Description of the task:
Collect every line in the rows below that contains the string "province", and copy each one in full. Case counts.
-- Start of Source data --
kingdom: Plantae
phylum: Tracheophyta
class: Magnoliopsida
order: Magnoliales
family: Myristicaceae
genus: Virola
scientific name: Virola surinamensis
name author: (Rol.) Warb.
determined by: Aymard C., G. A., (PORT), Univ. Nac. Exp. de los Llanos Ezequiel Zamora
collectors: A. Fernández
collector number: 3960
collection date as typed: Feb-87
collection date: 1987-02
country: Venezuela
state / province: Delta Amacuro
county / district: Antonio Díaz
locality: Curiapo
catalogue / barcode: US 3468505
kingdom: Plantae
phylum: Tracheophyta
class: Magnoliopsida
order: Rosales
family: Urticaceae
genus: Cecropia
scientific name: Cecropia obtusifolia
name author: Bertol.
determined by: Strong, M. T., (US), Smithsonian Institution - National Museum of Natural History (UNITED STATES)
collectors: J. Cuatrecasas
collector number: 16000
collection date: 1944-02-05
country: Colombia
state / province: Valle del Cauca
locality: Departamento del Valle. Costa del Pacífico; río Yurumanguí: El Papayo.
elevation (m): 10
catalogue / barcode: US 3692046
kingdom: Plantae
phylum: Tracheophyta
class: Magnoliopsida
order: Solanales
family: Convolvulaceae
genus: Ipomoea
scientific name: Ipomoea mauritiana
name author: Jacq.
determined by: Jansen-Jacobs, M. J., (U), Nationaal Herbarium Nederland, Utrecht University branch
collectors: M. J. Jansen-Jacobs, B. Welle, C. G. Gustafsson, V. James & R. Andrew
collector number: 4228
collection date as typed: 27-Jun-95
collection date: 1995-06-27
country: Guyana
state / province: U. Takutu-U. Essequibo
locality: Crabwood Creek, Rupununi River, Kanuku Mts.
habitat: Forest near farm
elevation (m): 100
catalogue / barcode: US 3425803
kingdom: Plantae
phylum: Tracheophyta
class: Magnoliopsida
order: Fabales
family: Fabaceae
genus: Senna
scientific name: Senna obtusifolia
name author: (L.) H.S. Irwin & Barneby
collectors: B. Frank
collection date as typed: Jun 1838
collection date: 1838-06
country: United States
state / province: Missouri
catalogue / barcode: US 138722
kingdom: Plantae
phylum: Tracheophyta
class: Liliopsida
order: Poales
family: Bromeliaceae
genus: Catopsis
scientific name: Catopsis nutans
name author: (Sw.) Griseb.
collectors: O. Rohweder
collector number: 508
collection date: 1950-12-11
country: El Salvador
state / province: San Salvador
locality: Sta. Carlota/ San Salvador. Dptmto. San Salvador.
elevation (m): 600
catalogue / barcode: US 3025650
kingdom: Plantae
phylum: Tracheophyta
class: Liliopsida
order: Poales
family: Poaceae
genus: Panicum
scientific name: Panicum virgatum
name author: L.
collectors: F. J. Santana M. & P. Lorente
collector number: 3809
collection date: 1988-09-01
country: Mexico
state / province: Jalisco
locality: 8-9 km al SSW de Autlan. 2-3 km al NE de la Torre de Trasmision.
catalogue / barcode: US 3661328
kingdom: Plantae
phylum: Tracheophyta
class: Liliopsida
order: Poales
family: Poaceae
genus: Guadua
-- End of Source data --
Written reply:
state / province: Delta Amacuro
state / province: Valle del Cauca
state / province: U. Takutu-U. Essequibo
state / province: Missouri
state / province: San Salvador
state / province: Jalisco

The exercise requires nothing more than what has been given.